Muni 101: A deeper dive into costs

Other Muni 101 stories:
Basics and background
Who’s arguing what?
Xcel, Boulder settlement: What’s in it?

What has been spent so far — $27.6 million, including staff time — is all to answer two questions: Can Boulder municipalize? And how much will it cost?

There’s much that is still unknown about the cost to buy Xcel’s physical system (power lines, poles, transformers, substations, etc.) and/or the eventual rates Boulderites will be paying, either under a city utility or Xcel franchise. What is known so far:

Municipal utility costs

There are three big costs to consider, because Boulder will need to issue debt financing to pay for them: Acquisition (What it will take to forcefully buy Xcel’s system) Separation/Construction (Once Boulder buys the system, there will be significant construction required to separate the existing electric systems into two independently operating systems; this will include building three substations for the city and Xcel) and Startup (What the city will need to spend on IT systems, fleet equipment, billing systems, staff, offices, etc. to get an operational utility on Day 1, plus enough cash to keep it operational for three months)

Estimates for those:
Acquisition: $68.5 million – $214 million*
Separation: $180 million
Startup: $30 million
Total debt: $278.5 million – $424 million**

*This acquisition range was created using, at the low end, the amount a city-tapped appraiser valued Xcel’s system at and, on the high end, the voter-imposed cap on acquisition debt. But it is still subject to fluctuation.

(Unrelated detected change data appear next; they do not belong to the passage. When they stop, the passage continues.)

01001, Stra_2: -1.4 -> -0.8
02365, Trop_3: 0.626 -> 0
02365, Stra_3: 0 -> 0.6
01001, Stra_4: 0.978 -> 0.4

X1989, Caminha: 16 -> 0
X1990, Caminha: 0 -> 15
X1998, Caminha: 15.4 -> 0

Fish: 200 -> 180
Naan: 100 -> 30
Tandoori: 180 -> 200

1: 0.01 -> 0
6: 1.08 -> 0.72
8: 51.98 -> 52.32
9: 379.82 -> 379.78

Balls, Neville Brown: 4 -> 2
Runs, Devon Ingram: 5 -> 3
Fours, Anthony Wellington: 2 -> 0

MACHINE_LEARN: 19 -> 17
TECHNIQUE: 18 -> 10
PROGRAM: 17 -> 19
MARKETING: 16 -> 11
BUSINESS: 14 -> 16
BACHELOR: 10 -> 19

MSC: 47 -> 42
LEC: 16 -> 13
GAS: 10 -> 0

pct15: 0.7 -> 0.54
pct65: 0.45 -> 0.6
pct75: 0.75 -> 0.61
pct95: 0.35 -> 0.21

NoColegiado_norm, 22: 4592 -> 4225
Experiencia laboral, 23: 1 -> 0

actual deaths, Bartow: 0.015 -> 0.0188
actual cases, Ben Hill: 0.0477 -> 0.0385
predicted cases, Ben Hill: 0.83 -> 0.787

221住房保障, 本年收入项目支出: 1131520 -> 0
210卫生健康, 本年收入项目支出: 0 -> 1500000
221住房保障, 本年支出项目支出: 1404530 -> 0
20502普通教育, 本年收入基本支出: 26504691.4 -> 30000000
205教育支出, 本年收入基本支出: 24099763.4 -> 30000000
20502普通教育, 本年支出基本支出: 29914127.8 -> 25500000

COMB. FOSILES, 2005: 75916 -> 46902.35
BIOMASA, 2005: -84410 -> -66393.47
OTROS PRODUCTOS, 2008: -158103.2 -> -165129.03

**This is the mid-range estimate. Costs are based on industry standards and are subject to change.

The Xcel settlement caps acquisition spending at $200 million, which includes the purchase of two substations and going concern: What Boulder could owe Xcel for future lost profits. (If the settlement isn’t approved, the substations would fall under Acquisition or Construction costs.)

Boulder contends it won’t owe going concern; Xcel has pegged those costs at up to $350 million. If the settlement agreement isn’t approved, going concern would be back on the table and the eventual acquisition cost will be determined via a court ruling in Boulder’s case to forcefully condemn Xcel’s assets.

One unsettled question is stranded costs: What Boulder might owe Xcel for investments and plans the company made under the assumption that it would keep the city as a customer for a certain period of time. Stranded costs were not included in the settlement agreement, so those would have to be determined if Boulder were ever to restart municipalization or if voters turn down the settlement.

Xcel has estimated stranded costs between $255 million and $335 million in the past; Boulder has consistently declined to provide a range, citing the numerous factors involved in calculating it. There are several ways to reduce stranded cost obligations, including buying power from Xcel after a municipal utility is formed (see Renewables section for more details).

Rates – city utility

Boulder’s charter requires that the city be able to provide electricity at rates comparable to Xcel’s at the time of acquisition, and that the utility’s revenue has to cover the cost of acquisition, debt used to buy Xcel’s system plus 25%.

The charter requires that rates be less than or equal to Xcel’s on Day 1; thereafter, they must be “comparable” to neighboring utilities. What “comparable” means is not clearly defined, but the city’s financial forecasting uses city rates that are lower than Xcel’s projected rates — based on historic increases — for the length of the forecast.

If the city utility needs more money for capital projects, for example, rates could be raised to pay for it. There are plans in Year 4 and 9 of utility operation to take on $39.3 million more in debt for facility upgrades. However, capital spending by the utility and rate increases would be a community decision, according to staff. (See Control section for more detail)

Rates – Xcel

Xcel has raised rates five times since 2010. The city’s data shows that rates have increased between 2.8% and 3.1% over the past 8-10 years.

Although rates have gone up, Xcel counters that residential and commercial bills have actually trended down over the past five years, as customers use less energy overall. The average residential bill declined some 6% between 2010 and 2019, from $71.30 to $66.84, according to the company.

Critics of the franchise agreement note that, to reach its carbon-reduction goals, Xcel will have to invest heavily in renewables — costs that will be passed along to ratepayers. Colorado President Alice Jackson in August said any increases due to climate action will be capped at 1.5% per year.

The company intends to spend $7.7 billion on capital investments between 2020 and 2024. Of that, $785 million is related to electricity generation. Xcel has to file its planned rates through 2030 with the PUC, but those won’t be public until after the November election.